BACKGROUND: Cardiac resynchronization therapy (CRT) is recommended in patients with heart failure, reduced left ventricular ejection fraction, and a prolonged QRS duration. African Americans are underrepresented in clinical trials and CRT is underutilized; consequently, the benefits and outcomes of CRT are not well-defined.

METHODS: We evaluated 294 patients, determined survival using Kaplan-Meier analysis, and used Cox proportional hazards regression model to determine predictors of mortality. Propensity score-match analysis was applied to balance covariates in African Americans and Caucasians.

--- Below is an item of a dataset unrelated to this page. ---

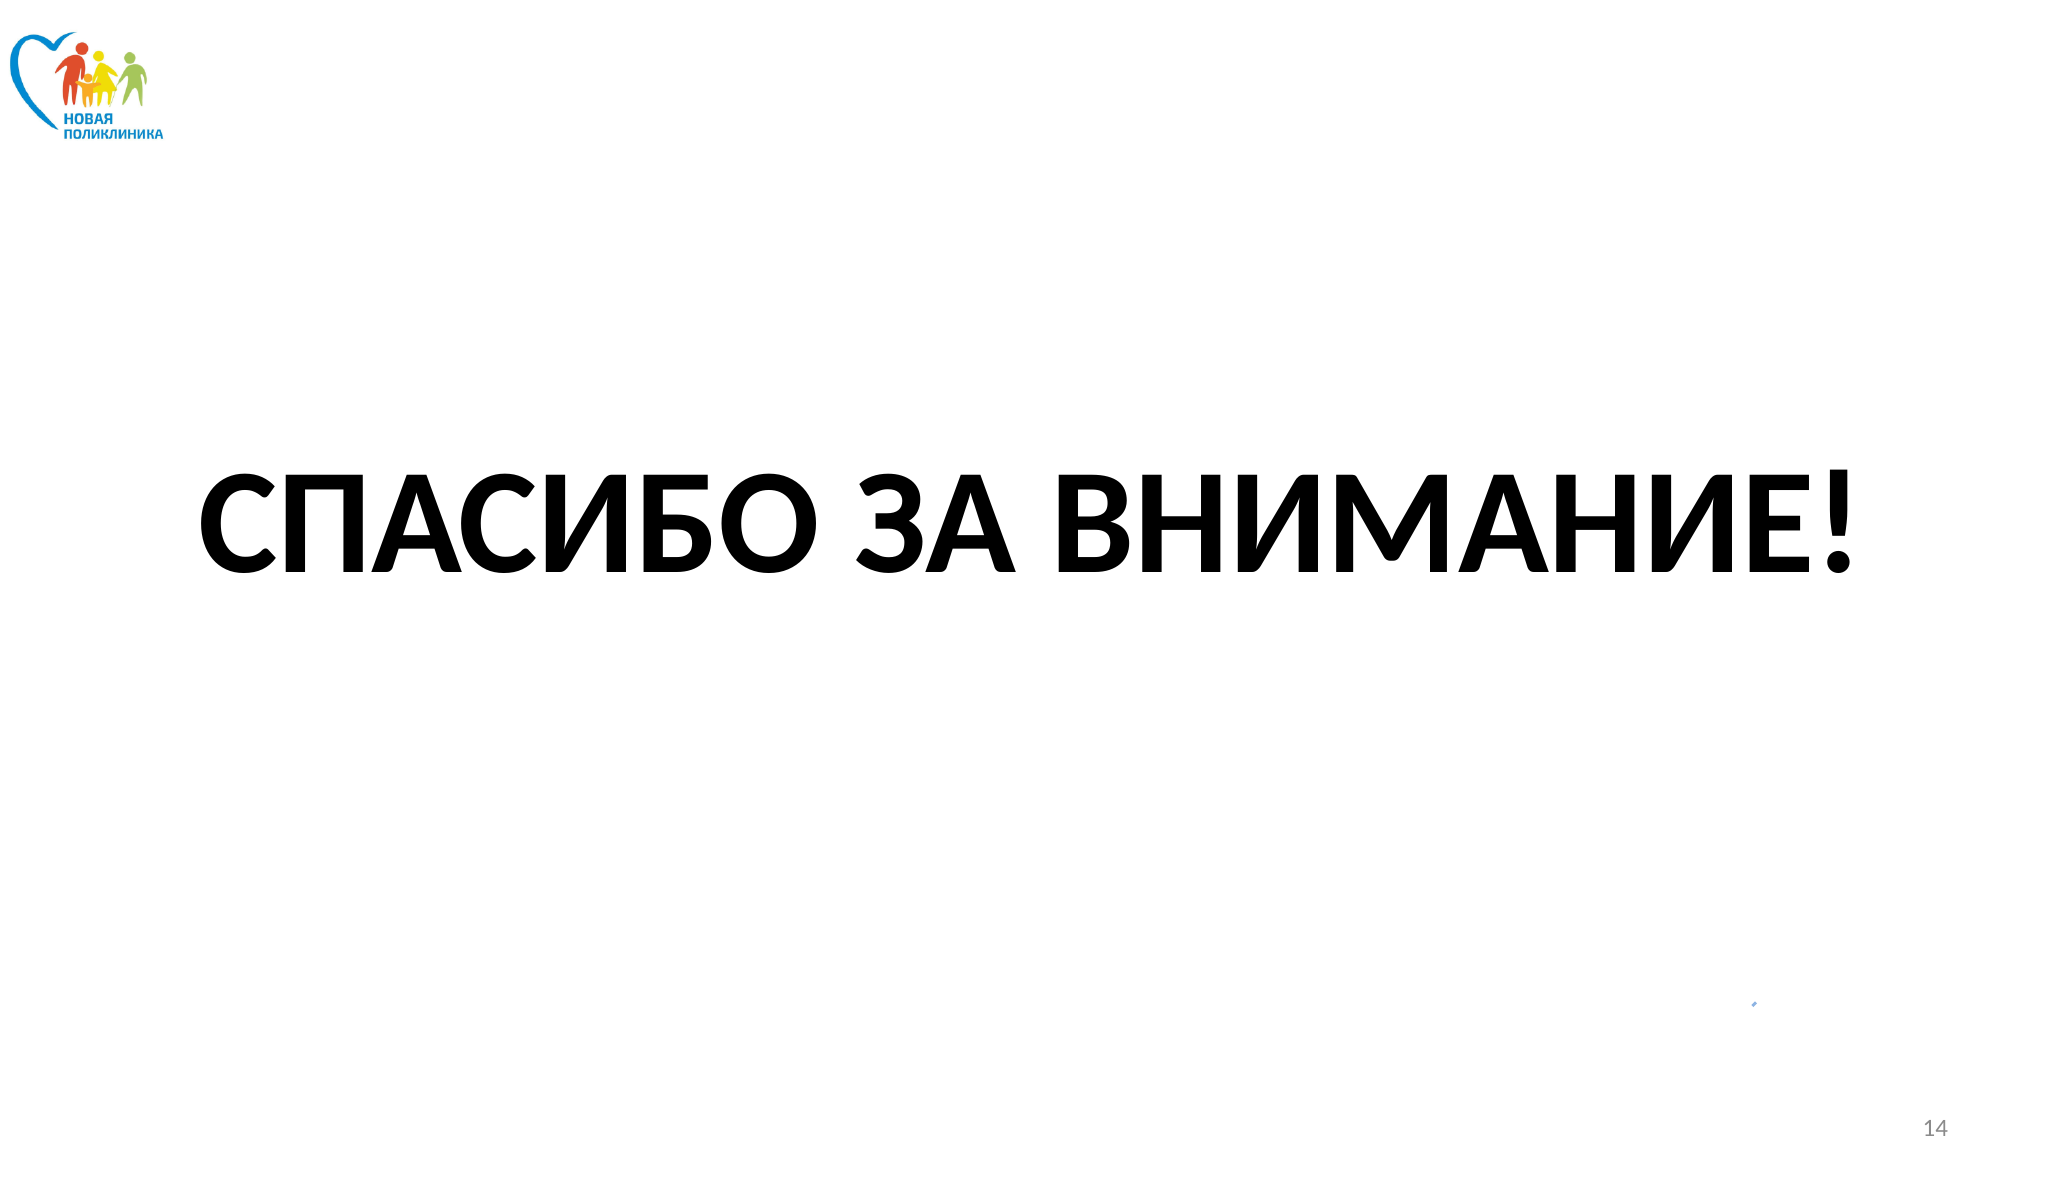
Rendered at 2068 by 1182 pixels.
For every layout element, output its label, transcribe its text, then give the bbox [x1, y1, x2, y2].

picture [0, 0, 186, 169]
text_box СПАСИБО ЗА ВНИМАНИЕ! [63, 414, 1997, 610]
slide_number 14 [1481, 1094, 1964, 1158]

RESULTS: The mean age for African Americans (n  =  131) and Caucasians (n  =  163) was 65 ± 12 and 70 ± 13 years (P  =  0.0003). Mortality in African Americans was 28% compared to 37% in Caucasians (P  =  0.14) over a median follow-up of 8.1 ± 0.6 years. Survival was significantly reduced in African Americans and Caucasians with a glomerular filtration rate (GFR) < 60 (6.7 ± 0.4, 95% confidence interval [CI]: 5.9-7.5 vs 8.6 ± 0.5 CI: 7.7-9.5 years, P  =  0.005), and those not treated with an aldosterone antagonist (7.1 ± 0.4, 95% CI: 6.5-7.9 vs 8.7 ± 0.6, 7.6-9.9 years, P  =  0.04), respectively. Independent predictors of mortality were a GFR <60 and low left ventricular ejection fraction. In African Americans, ischemic cardiomyopathy (ICM) and lack of therapy with an angiotensin-converting enzyme inhibitor (ACEI) or angiotensin II receptor blocker (ARB) were associated with increased mortality.

CONCLUSIONS: Long-term survival benefit from CRT was similar in African Americans and Caucasians. A GFR < 60 and lack of therapy with an aldosterone antagonist were associated with decreased survival. Survival also was inversely related to the number of comorbidities. In African Americans, underutilization of an ACEI or ARB, and ICM were additional factors associated with increased mortality.